Yıllar önce buldum aşkı, çok efsunluydu başta. Binlerce kez hançerleri hissettim sırtımda. Bir ucu avizeye asılı iplerle nefes almaya çalıştım ve bileziklerim her nasılsa faça gibi hissettiriyordu her takışımda. O zaman inandım gerçekten efsunlu olduğuna. Bu kadar şey olurken bir damla kan akmayışından belliydi efsunu. Her sihrin bir bedeli vardır; bu efsun sayesinde akmayan kanların bedeli de gözyaşı oldu. Çokça…
Sonra zaman ilaç oldu. Metafor değilmiş, zaman gerçekten ilaçmış inandım. İnanın.

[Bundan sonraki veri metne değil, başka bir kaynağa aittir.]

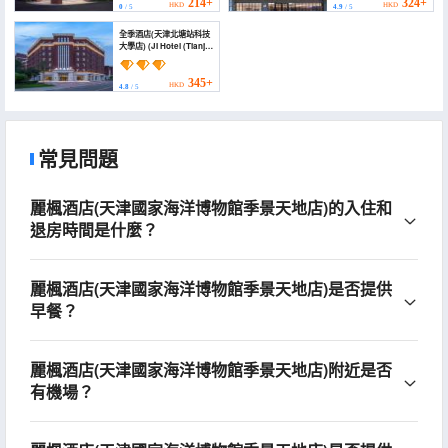
Center)
and Technology)
214+
324+
HKD
HKD
0
/ 5
4.9
/ 5
全季酒店(天津北塘站科技
大學店) (JI Hotel (Tianjin
Beitang Zhan Keji
Daxue))
345+
HKD
4.8
/ 5
常見問題
麗楓酒店(天津國家海洋博物館季景天地店)的入住和
退房時間是什麼？
麗楓酒店(天津國家海洋博物館季景天地店)是否提供
早餐？
麗楓酒店(天津國家海洋博物館季景天地店)附近是否
有機場？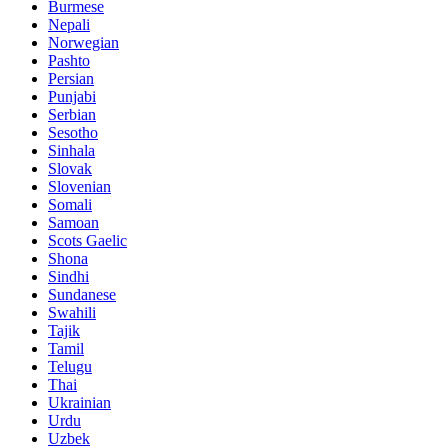
Burmese
Nepali
Norwegian
Pashto
Persian
Punjabi
Serbian
Sesotho
Sinhala
Slovak
Slovenian
Somali
Samoan
Scots Gaelic
Shona
Sindhi
Sundanese
Swahili
Tajik
Tamil
Telugu
Thai
Ukrainian
Urdu
Uzbek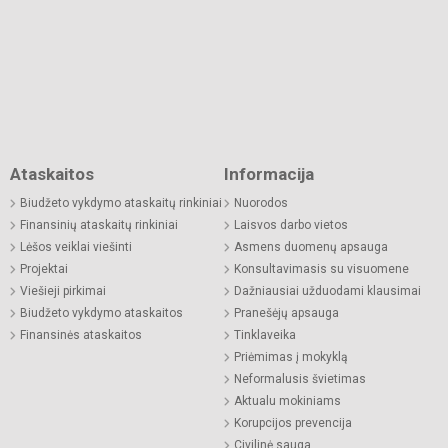
Ataskaitos
Informacija
Biudžeto vykdymo ataskaitų rinkiniai
Nuorodos
Finansinių ataskaitų rinkiniai
Laisvos darbo vietos
Lėšos veiklai viešinti
Asmens duomenų apsauga
Projektai
Konsultavimasis su visuomene
Viešieji pirkimai
Dažniausiai užduodami klausimai
Biudžeto vykdymo ataskaitos
Pranešėjų apsauga
Finansinės ataskaitos
Tinklaveika
Priėmimas į mokyklą
Neformalusis švietimas
Aktualu mokiniams
Korupcijos prevencija
Civilinė sauga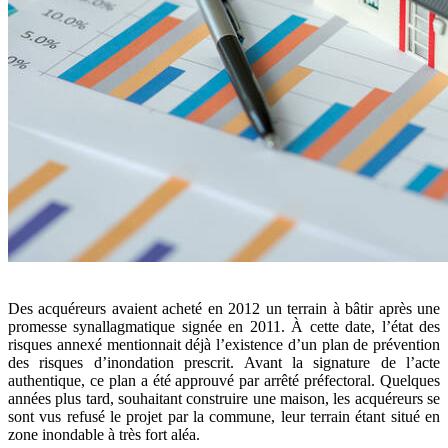
Des acquéreurs avaient acheté en 2012 un terrain à bâtir après une
promesse synallagmatique signée en 2011. À cette date, l’état des
risques annexé mentionnait déjà l’existence d’un plan de prévention
des risques d’inondation prescrit. Avant la signature de l’acte
authentique, ce plan a été approuvé par arrêté préfectoral. Quelques
années plus tard, souhaitant construire une maison, les acquéreurs se
sont vus refusé le projet par la commune, leur terrain étant situé en
zone inondable à très fort aléa.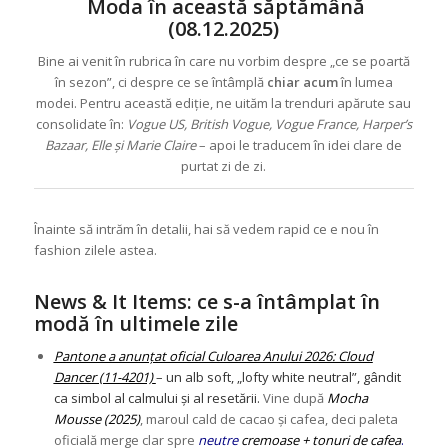
Moda în această săptămână
(08.12.2025)
Bine ai venit în rubrica în care nu vorbim despre „ce se poartă
în sezon”, ci despre ce se întâmplă
chiar acum
în lumea
modei. Pentru această ediție, ne uităm la trenduri apărute sau
consolidate în:
Vogue US, British Vogue, Vogue France, Harper’s
Bazaar, Elle și Marie Claire
– apoi le traducem în idei clare de
purtat zi de zi.
Înainte să intrăm în detalii, hai să vedem rapid ce e nou în
fashion zilele astea.
News & It Items: ce s-a întâmplat în
modă în ultimele zile
Pantone a anunțat oficial Culoarea Anului 2026: Cloud
Dancer (11-4201)
– un alb soft, „lofty white neutral”, gândit
ca simbol al calmului și al resetării.
Vine după
Mocha
Mousse (2025)
, maroul cald de cacao și cafea, deci paleta
oficială merge clar spre
neutre
cremoase + tonuri de cafea
.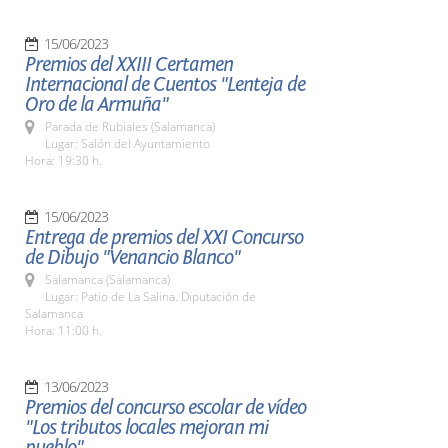
15/06/2023
Premios del XXIII Certamen
Internacional de Cuentos "Lenteja de
Oro de la Armuña"
Parada de Rubiales (Salamanca)
Lugar: Salón del Ayuntamiento
Hora: 19:30 h.
15/06/2023
Entrega de premios del XXI Concurso
de Dibujo "Venancio Blanco"
Salamanca (Salamanca)
Lugar: Patio de La Salina. Diputación de
Salamanca
Hora: 11:00 h.
13/06/2023
Premios del concurso escolar de vídeo
"Los tributos locales mejoran mi
pueblo"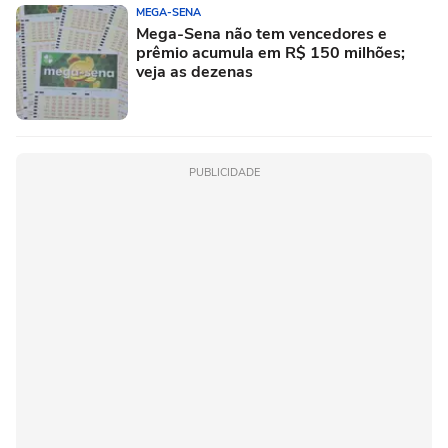
MEGA-SENA
Mega-Sena não tem vencedores e
prêmio acumula em R$ 150 milhões;
veja as dezenas
PUBLICIDADE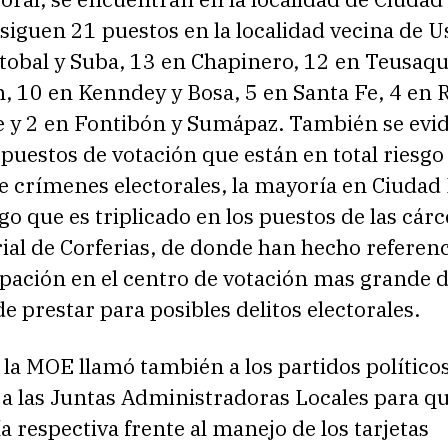
s siguen 21 puestos en la localidad vecina de 
tobal y Suba, 13 en Chapinero, 12 en Teusaqui
 10 en Kenndey y Bosa, 5 en Santa Fe, 4 en R
e y 2 en Fontibón y Sumápaz. También se evi
puestos de votación que están en total riesgo 
 crímenes electorales, la mayoría en Ciudad 
o que es triplicado en los puestos de las cárce
ial de Corferias, de donde han hecho referenc
ipación en el centro de votación mas grande d
e prestar para posibles delitos electorales.
la MOE llamó también a los partidos políticos
 a las Juntas Administradoras Locales para q
a respectiva frente al manejo de los tarjetas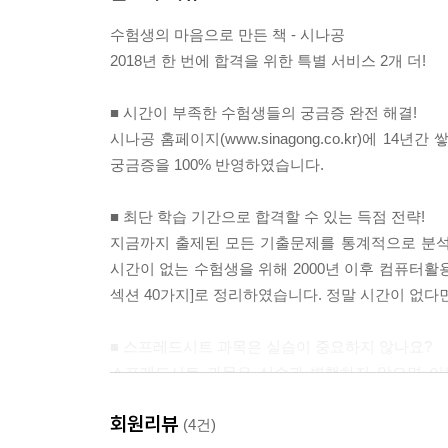
수험생의 마음으로 만든 책 - 시나공
2018년 한 번에 합격을 위한 특별 서비스 2개 더!
■ 시간이 부족한 수험생들의 궁금증 완전 해결!
시나공 홈페이지(www.sinagong.co.kr)에 
궁금증을 100% 반영하였습니다.
■ 최단 학습 기간으로 합격할 수 있는 득점 전략!
지금까지 출제된 모든 기출문제를 통계적으로 분석하
시간이 없는 수험생을 위해 2000년 이후 컴퓨터활용능
섹션 40가지]로 정리하였습니다. 정말 시간이 없다
■ 스프레드시트 과목은 실습이 중요하지 않나요?
스프레드시트 과목은 실습과 병행하지 않으면 이해
수록되어 있습니다. 실습과 이론을 병행하기 때문에
회원리뷰
(4건)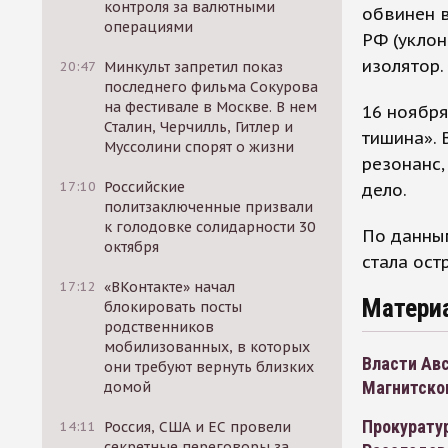
контроля за валютными
обвинен в
операциями
РФ (уклон
изолятор.
20:47
Минкульт запретил показ
последнего фильма Сокурова
на фестивале в Москве. В нем
16 ноября
Сталин, Черчилль, Гитлер и
тишина». 
Муссолини спорят о жизни
резонанс,
17:10
Российские
дело.
политзаключенные призвали
к голодовке солидарности 30
По данным
октября
стала ост
17:12
«ВКонтакте» начал
Матери
блокировать посты
родственников
мобилизованных, в которых
Власти Авс
они требуют вернуть близких
Магнитско
домой
Прокурату
14:11
Россия, США и ЕС провели
секретные переговоры за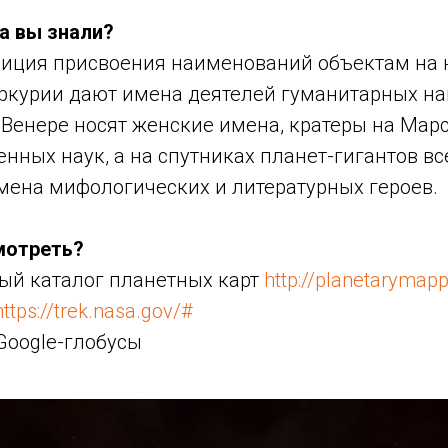
а вы знали?
диция присвоения наименований объектам на 
ркурии дают имена деятелей гуманитарных на
Венере носят женские имена, кратеры на Марс
енных наук, а на спутниках планет-гигантов в
мена мифологических и литературных героев.
мотреть?
й каталог планетных карт
http://planetarymapp
https://trek.nasa.gov/#
Google-глобусы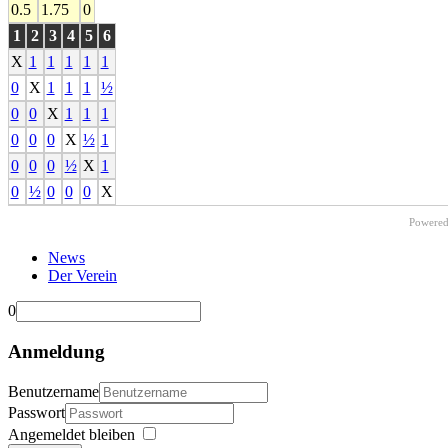
0.5
1.75
0
1
2
3
4
5
6
X
1
1
1
1
1
0
X
1
1
1
½
0
0
X
1
1
1
0
0
0
X
½
1
0
0
0
½
X
1
0
½
0
0
0
X
Powere
News
Der Verein
0
Anmeldung
Benutzername
Passwort
Angemeldet bleiben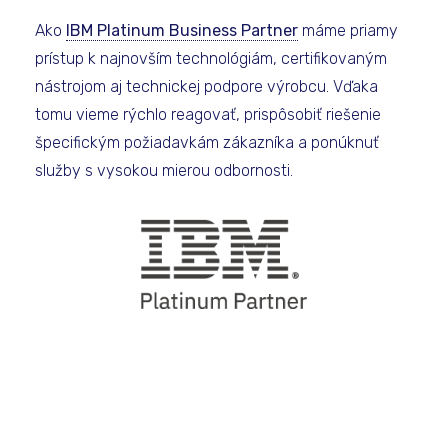
Ako
IBM Platinum Business Partner
máme priamy
prístup k najnovším technológiám, certifikovaným
nástrojom aj technickej podpore výrobcu. Vďaka
tomu vieme rýchlo reagovať, prispôsobiť riešenie
špecifickým požiadavkám zákazníka a ponúknuť
služby s vysokou mierou odbornosti.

Zamanla yaralar kabuk tuttu ve yavaşça silindi ruhumdan. Sonra belirli bir düzene oturdu her şey ve bu düzende duygulara yer kalmadı. Bazen de yer açıldı ama olmayan bir şeyi bir yere koyamazsınız değil mi? Varsayalım konumuz bir evin düzeni olsun. Canınızdan çok sevdiğiniz koltuğunuzu bir gece bir hırsız geldi ve götürdü. Ne yaparsınız? Yeni koltuk alırsınız değil mi? Ama o yeni koltuk gelmiyor, gelse de eskisinin yeri dolmuyor. Eski koltuğun verdiği huzuru o koltuklar vermiyor! Ne yaparsınız, siz de tekrar tekrar dener, baktınız olmuyor evin düzenini toptan değiştirir, eski koltuğun boşluğunu da kapatırsınız değil mi? İşte benim yüreğimde de aynen böyle oldu. Hep sandım ama kimse onun gibi gelmedi bir süre sonra. Baktım olmuyor, bu yolda böyle yürünmüyor. Yeni bir hamle yaptım, belki de satrancın gidişatını değiştirerek mat olmama umuduyla. Koltuğun boşluğunu kapattım; onun boşluğunu kapattım. Bu uğurda bir fedakârlık yapmam gerekti. Yaptım. Duygularım olmadan, daha doğrusu sevgim olmadan bu yola devam etmem gerekiyormuş. Kaybedecek bir şeyi olmadığı için ekstra fedakâr olan birisi gibi davrandım ve bu yola bu fedakârlıkla devam ettim. Duyguysa duygu, eskiden vardı da ne oldu diye düşünüp bu kararı almam çok da zor olmadı, tahmin edersiniz ki.
Başta çok memnundum kararımdan, gelen giden kimse canımı yakamaz olmuştu. Bu durum, kendimi efsunlu hissetmeme sebep oldu. Güçlendim dedim, güçlü olmanın bu olduğunu sandım. Bu sırada etrafımı sarıp ruhuma işleyen paranoyalarımı göremedim, güçlü hissetmenin yarattığı hipnoz etkisinden…
Özledim! Duygularımı özledim. O heyecanları özledim. Titreşimleri, kızaran yanaklarımı, titreyen sesimi ve mutluluktan zıplamayı özledim. Müptelası olduğum o olgunluk bana güzel gelmemeye başladı. Ardından yeni bir hayat geldi, bu seferde ben yürümeye korkar oldum bildiğim yolları. Yeni bir çevre, yeni insanlar ve… Yeni bir koltuk.